Aoife Nessa Frances, Land Of No Junction (Ba Da Bing Records)

Land of No Junction est le premier album de la nord-irlandaise Aoife Nessa Frances qui n’est pas une complète inconnue puisqu’elle a fait ses armes dans le courant des années 2010 en tant que moitié du duo confidentiel shoegaze Princess qu’elle formait alors avec son frère. Du shoegaze des débuts, la chanteuse a conservé ce phrasé aérien mais a troqué les atmosphères vaporeuses pour un retour appuyé à ses racines folk. Pour cela, elle s’est entourée du talentueux guitariste Cian Nugent, à la production et cosignataire d’une bonne part des compositions, dont on comprend à l’écoute du disque que l’apport a été significatif. De fait, comme sur les œuvres de l’irlandais (dont on conseillera vivement le très abouti Night Fiction paru en solo en 2016), on retrouve cette faculté à intégrer aux influences folk traditionnel des visions psychédéliques pastorales ou encore de l’indie-pop, agrémentées en sus ici d’un brin de chamber pop et d’une excentricité telle qu’affichée ces derniers mois par des artistes comme Cate Le Bon ou surtout Aldous Harding à laquelle on pourra parfois songer. Comme la néo-zélandaise, Aoife Nessa Frances parvient à offrir une modernité naturelle à des genres pourtant largement explorés, via notamment cette interprétation sobre, héritée du shoegaze, moins habitée et démonstrative que ses ainées.

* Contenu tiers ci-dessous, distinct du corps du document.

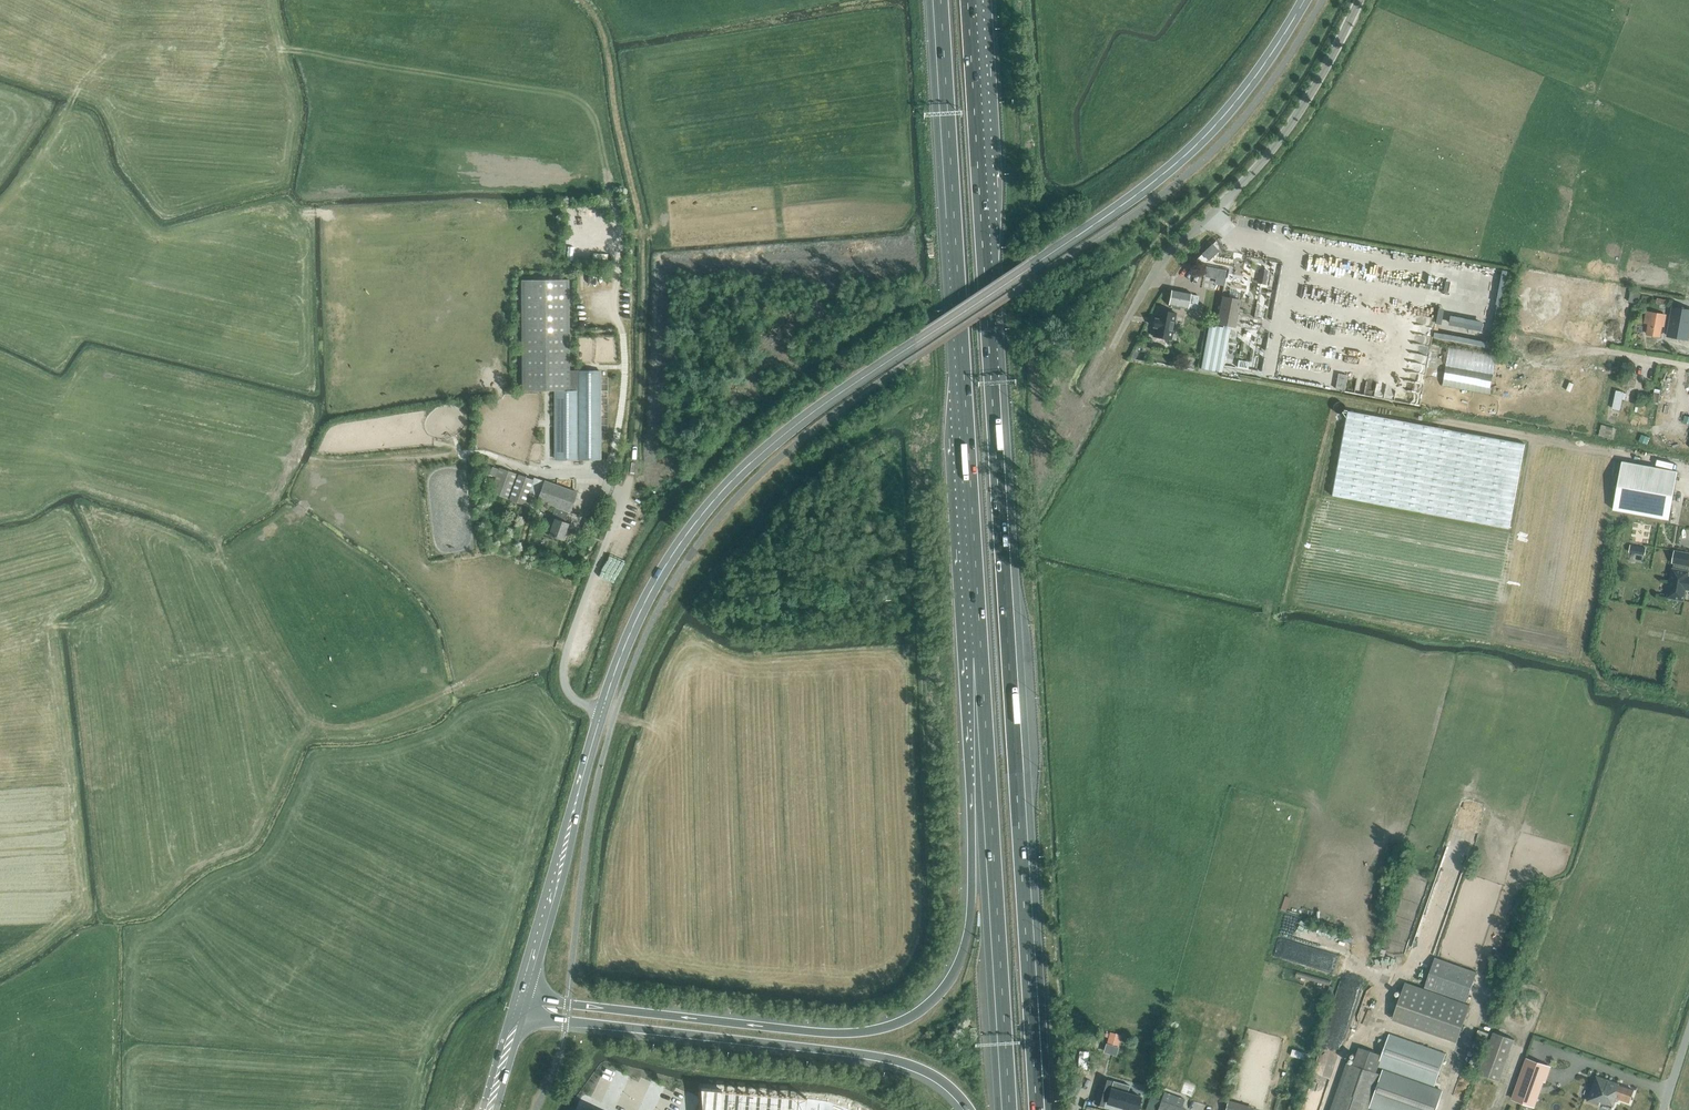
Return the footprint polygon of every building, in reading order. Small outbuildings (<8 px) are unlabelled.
[(1207,248),(1202,253),(1208,259),(1213,255),(1219,250),(1213,243),(1207,248)] [(1216,279),(1217,268),(1206,266),(1204,276),(1216,279)] [(523,282),(524,392),(556,392),(569,392),(569,370),(569,282),(523,282)] [(1188,308),(1191,292),(1171,288),(1168,304),(1170,305),(1170,307),(1179,308),(1180,306),(1188,308)] [(1222,297),(1217,323),(1235,326),(1239,300),(1241,292),(1230,290),(1229,298),(1222,297)] [(1631,292),(1629,302),(1638,304),(1640,294),(1631,292)] [(1673,305),(1668,334),(1688,338),(1688,331),(1688,308),(1673,305)] [(1156,318),(1155,318),(1153,326),(1154,327),(1152,336),(1171,339),(1176,313),(1157,309),(1156,318)] [(1646,334),(1659,336),(1662,322),(1664,322),(1665,315),(1646,311),(1644,323),(1648,324),(1646,334)] [(1451,314),(1447,332),(1481,339),(1484,321),(1451,314)] [(1230,328),(1208,324),(1200,368),(1222,372),(1230,328)] [(599,370),(569,370),(569,392),(556,392),(556,459),(599,459),(599,370)] [(1509,528),(1525,443),(1347,411),(1332,495),(1509,528)] [(1601,425),(1598,435),(1609,438),(1611,427),(1601,425)] [(1668,519),(1677,471),(1622,461),(1613,509),(1668,519)] [(491,466),(489,474),(495,477),(498,469),(491,466)] [(500,470),(491,493),(507,499),(516,475),(500,470)] [(519,476),(510,500),(526,506),(534,482),(519,476)] [(545,480),(537,500),(556,507),(551,521),(547,520),(543,532),(549,534),(563,539),(569,523),(565,521),(568,511),(570,512),(577,491),(545,480)] [(599,513),(604,499),(597,496),(592,510),(599,513)] [(585,521),(583,527),(589,530),(592,523),(585,521)] [(612,539),(602,579),(617,583),(627,543),(612,539)] [(1674,550),(1672,562),(1674,562),(1673,568),(1672,568),(1667,597),(1683,600),(1685,589),(1688,589),(1688,576),(1688,575),(1688,571),(1688,565),(1688,553),(1674,550)] [(1617,679),(1619,671),(1609,670),(1607,677),(1617,679)] [(1476,973),(1434,958),(1424,988),(1466,1002),(1476,973)] [(1470,1006),(1406,984),(1393,1021),(1457,1043),(1470,1006)] [(1497,1031),(1482,1073),(1500,1079),(1515,1038),(1497,1031)] [(1109,1033),(1106,1043),(1117,1046),(1120,1036),(1109,1033)] [(1383,1068),(1435,1086),(1446,1054),(1389,1034),(1382,1055),(1366,1049),(1359,1047),(1353,1064),(1348,1062),(1331,1109),(1368,1109),(1369,1106),(1381,1074),(1383,1068)] [(1527,1058),(1513,1099),(1534,1106),(1543,1080),(1545,1081),(1550,1067),(1527,1058)] [(1435,1086),(1383,1068),(1381,1074),(1369,1106),(1379,1109),(1434,1109),(1442,1089),(1435,1086)] [(1596,1075),(1587,1100),(1591,1101),(1599,1104),(1601,1101),(1613,1105),(1611,1109),(1612,1109),(1616,1098),(1629,1102),(1634,1090),(1619,1084),(1619,1083),(1617,1083),(1596,1075)] [(1102,1078),(1095,1103),(1103,1106),(1111,1080),(1102,1078)] [(1106,1103),(1132,1109),(1137,1109),(1141,1097),(1127,1093),(1130,1085),(1113,1080),(1106,1103)] [(848,1109),(827,1101),(805,1098),(721,1091),(722,1090),(700,1088),(701,1109),(850,1109),(848,1109)] [(1161,1100),(1157,1109),(1185,1109),(1161,1100)] [(1226,1104),(1225,1109),(1252,1109),(1227,1102),(1226,1104)]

Le disque commence par l’étrange Geranium et sa batterie synthétique métronomique relevée d’arpèges de guitare et de nappes fantomatiques d’orgue pour un mantra enivrant, possiblement la chanson la plus catchy mais pas la plus représentative. Les quelques accords primitifs de guitare acoustique qui débutent ensuite Blow Up annonce des ambiances plus épiques soutenues par un quatuor à cordes dont les orchestrations, brillantes, semblent héritées du grand Robert Kirby (orchestrateur mythique du british folk des années 70). Here In The Dark, dans une veine proche, montre une musicalité encore plus riche, alliant guitares sèches, piano, cordes et batterie lancinante, et dont les envolées du refrain sont absolument irrésistibles. Ailleurs, la cavalcade de Libra et ses entrelacs de guitares parfaitement maîtrisés accompagnent les incantations vocales de la native de Dublin dont le timbre de voix, ample et chaleureux, est envoutant de maîtrise et de sobriété. Less Is More annonce comme une devise une autre chanson rappelant elle les Tindersticks des débuts, cet orgue trainaillant, les nappes sourdes de guitares saturées et cette voix qui flotte sur la mélodie. Land Of No Junction, le final aux cordes dissonantes, clôt à l’ancienne un disque qui, plus qu’une première œuvre, montrent deux artistes dont la maturité musicale semble ici complète.